International urea prices have tumbled sharply in recent weeks, with some markets falling back to levels last seen before the Iran conflict erupted—signaling that fears of prolonged supply chain disruptions are steadily receding. The price retreat offers a potential reprieve for agricultural production costs and could help slow food inflation. However, industry insiders caution that energy prices remain elevated and the fertilizer market remains vulnerable to renewed tensions in the Middle East.
Prices Plunge Over 30% from Peak
According to data from Trading Economics, the benchmark urea futures price dropped to approximately $416 per metric ton on June 4, marking a single-day decline of about 6% and a cumulative fall of roughly 28% over the past month.
In the U.S. market, granular urea prices in the New Orleans region fell to approximately **$500 per ton** last Friday, hitting a new low since February 6 and down 36% from the mid-April peak. The Egyptian urea benchmark also sank to its lowest point since the conflict began, though at $580 per ton, it remains significantly higher than U.S. levels.
Middle East urea FOB prices have retreated to around $630 per ton, according to Argus Media data compiled by the International Fertilizer Development Center (IFDC), though this level remains roughly 28% above pre-conflict prices.
The price collapse has also weighed on fertilizer company shares. Major nitrogen producers CF Industries Holdings and Nutrien—which benefited from soaring urea prices and posted strong revenue growth in the first quarter—have seen their stocks drop approximately 20% from their mid-March highs.
Ample Supply and Weak Demand Drive Decline
The sharp decline in urea prices stems from multiple factors. On the supply side, producers that cut output in the early stages of the conflict have resumed operations. Meanwhile, the Northern Hemisphere has entered a seasonal purchasing lull following the end of the spring fertilizer application window.
China’s gradual return to international markets and ongoing U.S.-Iran negotiations aimed at restoring navigation through the Strait of Hormuz have further weighed on sentiment.
Bloomberg reported that major global fertilizer trader FertiStream attributed the price drop to China relaxing urea export restrictions and the market incorporating stranded cargo volumes from the Strait of Hormuz into supply calculations.
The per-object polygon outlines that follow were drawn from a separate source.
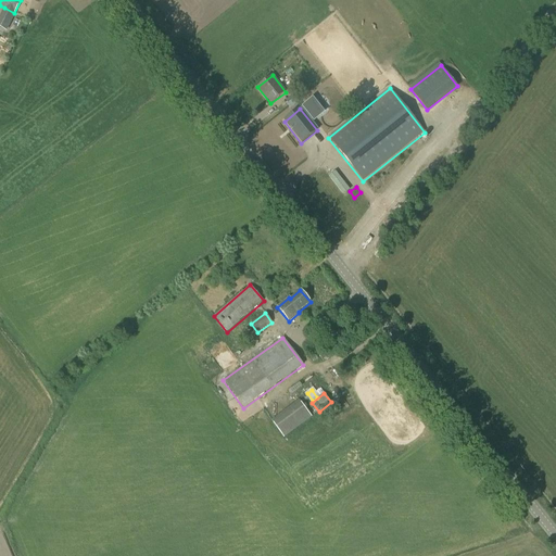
[(283,436),(314,416),(304,403),(275,421),(283,436)]
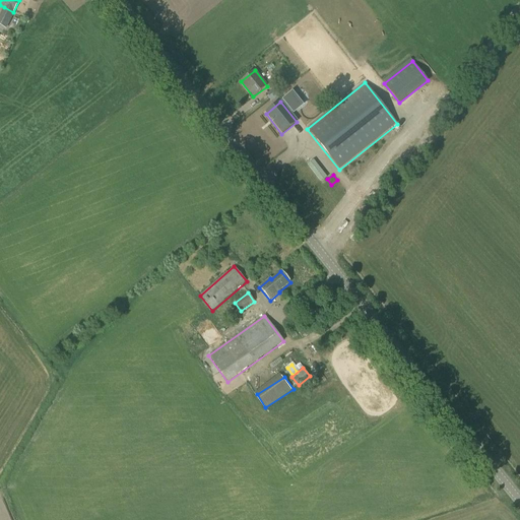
All buildings are outlined.
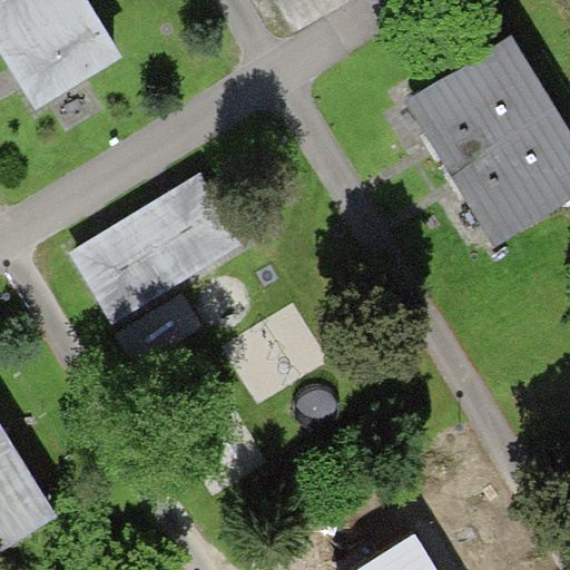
[(0,0),(0,48),(17,76),(35,106),(121,53),(89,0),(0,0)]
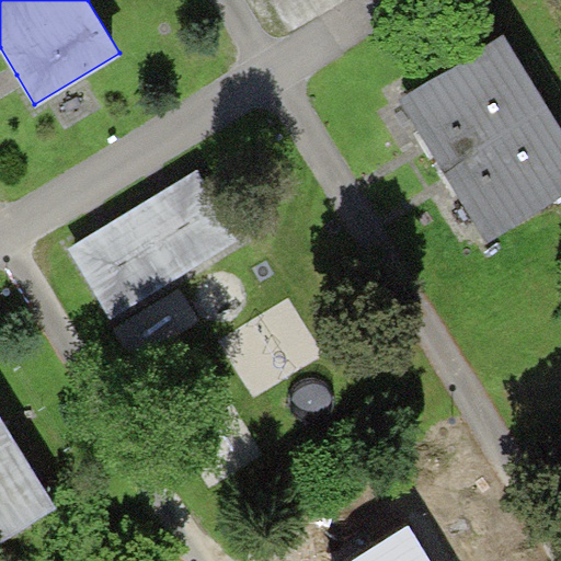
[(560,128),(505,34),(403,94),(431,141),(455,181),(489,238),(560,194),(560,128)]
FertiStream’s global market intelligence director, Milton Sato, added that depressed grain prices have further curbed farmer purchasing demand. Corn, wheat, and other agricultural commodities have declined toward pre-conflict levels after the market already faced ample global supplies and abundant inventories before the war.
Andrew Whitelaw, founder of agricultural market analysis firm Episode 3, noted that buyers are no longer concerned about short-term supply shortages as fears over Middle East supply disruptions ease. “The fertilizer market has undergone a remarkable shift over the past month. The topic of market discussion has now turned to how much further prices will fall,” he wrote.
The price drop could also shift trade flows. Some analysts suggest that with U.S. urea prices in certain regions now below those in import-dependent countries like Brazil, U.S. urea exports could see significant growth.
Risks Not Fully Resolved
“The market is currently digesting the previous risk premium, but risks are not completely eliminated—the impact of the initial shock was real,” said Kang Wei Cheang, agricultural broker at Singapore-based StoneX. He cautioned that the ongoing conflict keeps markets highly sensitive to energy prices and geopolitical developments, and any renewed supply chain disruption could reignite price rallies.
“While the market correction is a positive signal, it cannot be concluded that the situation has been settled,” said David Ortega, professor of food economics at Michigan State University. He noted that if peace agreements are reached and ceasefires hold, urea prices may gradually stabilize, but inflationary risks persist as geopolitical tensions continue to generate price pressures.
Traders pointed out that whether the downward trend continues depends on the pace of Chinese export clearances and demand from India’s next tender, which they expect to recover by late summer. Alexis Maxwell, Bloomberg Intelligence analyst in Chicago, believes that urea prices are likely to stabilize and recover from July as buyers gradually build inventories, with Brazil’s market being a key factor to watch. The Southern Hemisphere’s planting season, starting in September, could become a crucial demand driver for urea prices in the second half of the year.